The blast which devastated an apartment building in the southern Russian city of Volgodonsk was the latest in a series of explosions in Russia which have killed more than 200 people.

Terror in Russia
  • Who is to blame?
  • What Russia can do
  • Timeline: The blasts which shook Russia
  • Two blasts in Moscow led to a massive security sweep through the city, and police said there was a suspect behind what they believed to have been bomb attacks.

    He was a bespectacled man of North Caucasian appearance who was renting office space in the ground floors of the two apartment blocks, which were about six kilometres apart in the south-east of Moscow.

    The suspect was carrying a passport with the name Mukhit Laipanov, which appears to be false.

    The real Mukhit Laipanov is reported to have died in a road accident last February in the Stavropol region of southern Russia.

    The Laipanov connection looks like persuasive evidence of a North Caucasian link.

    Yet that still does not explain who carried out the Moscow bomb attacks or why.

    Chechen denials

    The Chechen president Aslan Maskhadov has condemned all acts of violence in Russia - and with good reason.

    Such outrages will make life much more difficult for ordinary North Caucasians in Moscow and further undermine President Maskhadov's hopes of resuming negotiations with the Russian government.

    The name of the Arab fighter Khatab is often mentioned.

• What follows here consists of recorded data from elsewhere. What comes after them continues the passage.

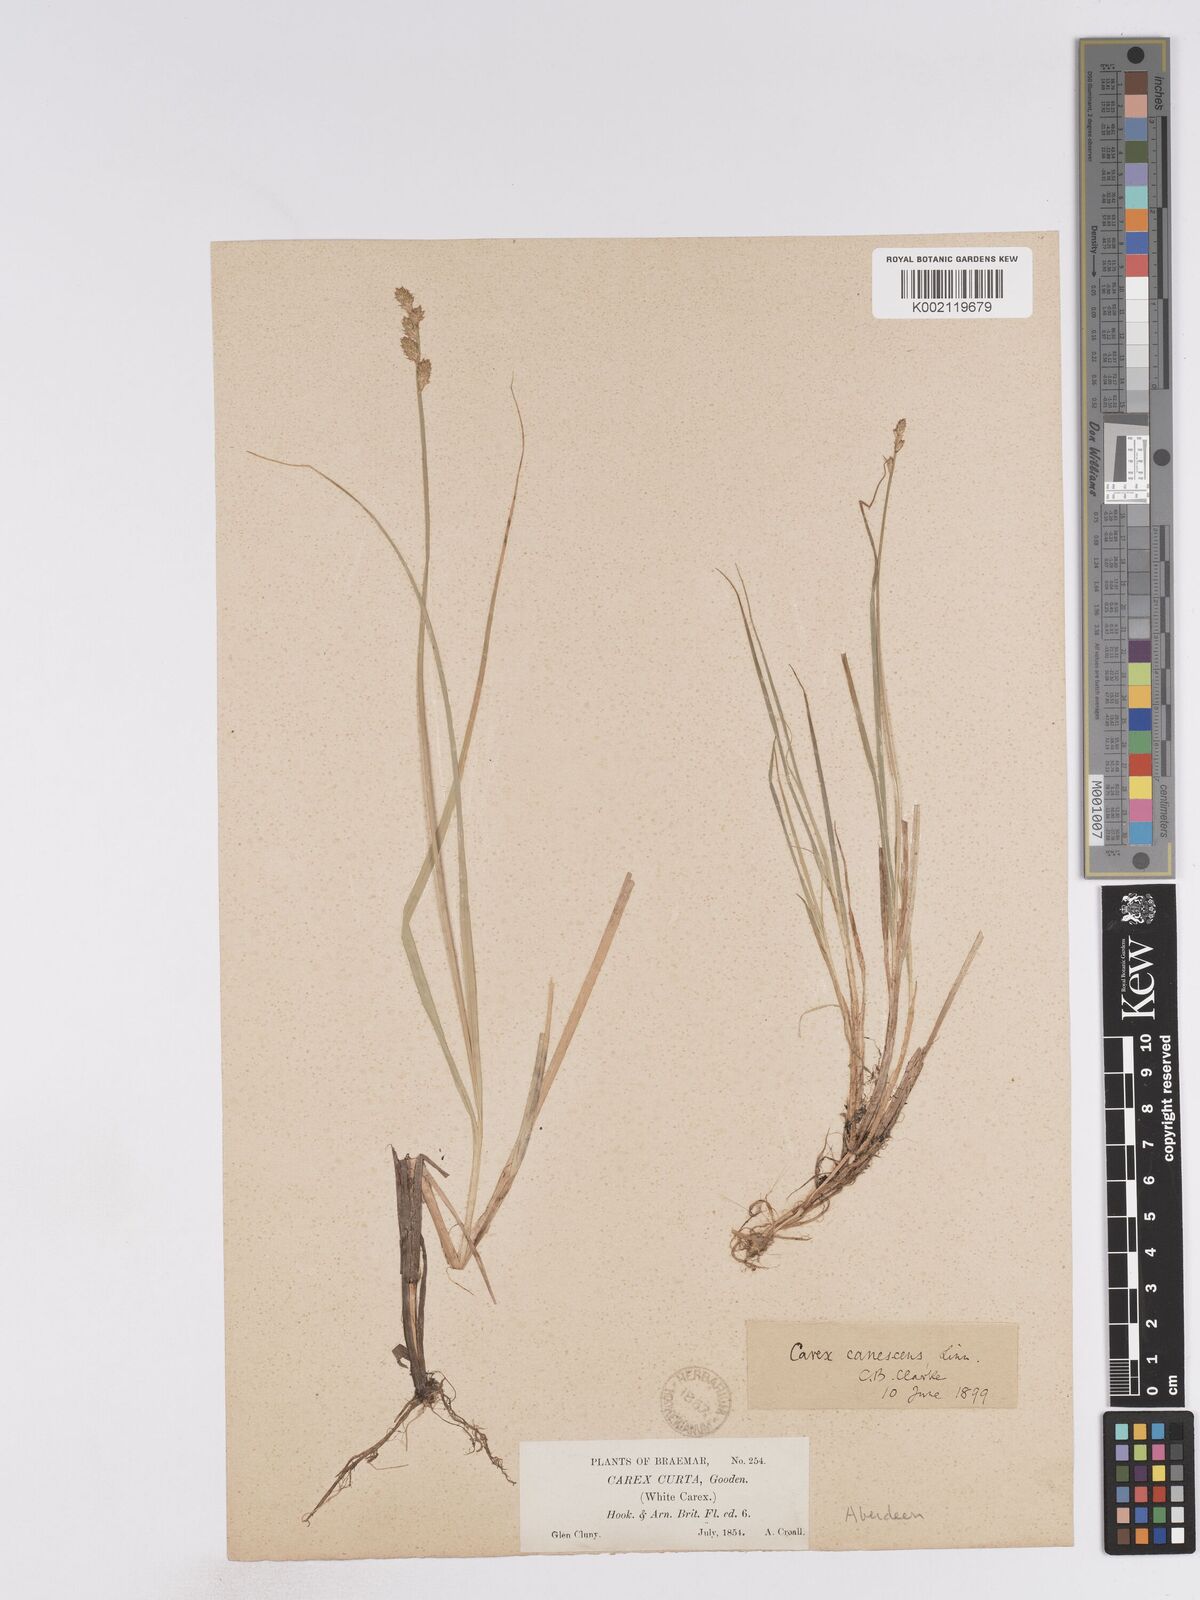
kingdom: Plantae
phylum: Tracheophyta
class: Liliopsida
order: Poales
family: Cyperaceae
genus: Carex
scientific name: Carex curta
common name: White sedge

    He recently vowed "retaliation" against Russia after Russian forces captured two Islamist villages in Dagestan.

    The weekly newspaper Novaya Gazeta also named him as a suspect. It reported that it had evidence that the guerillas who have been fighting Russian forces in Dagestan were behind the Moscow bombs and that a group of 30 men, most of them Russians, had been recruited to carry out the attacks by Khatab.

    And yet the man who was leading the rebellion in Dagestan, Shamil Basayev has disclaimed any responsibility.

    In an interview with Agence France Press in Chechnya he rejected the suggestion that either he or Khatab were behind the blasts.

    Certainly it is hard to think of any political or military advantage which could be gained by the rebels in blowing up a Moscow apartment block and killing civilians.

    Anyone wanting to fight a war with Russia would be more likely to choose a government or military target in the capital.

    Searching for answers

    So there are still many unanswered questions in this tragedy.

    Could it have been the work of a North Caucasian terrorist group working independently?

    Could there be a political motive connected with the elections?

    A growing mood of panic will make it harder to establish the truth.

    In that atmosphere of tension some political forces in Russia stand to gain by the turmoil.

    It will be to the advantage of those in the military or security services who want to impose a state of emergency and cancel elections.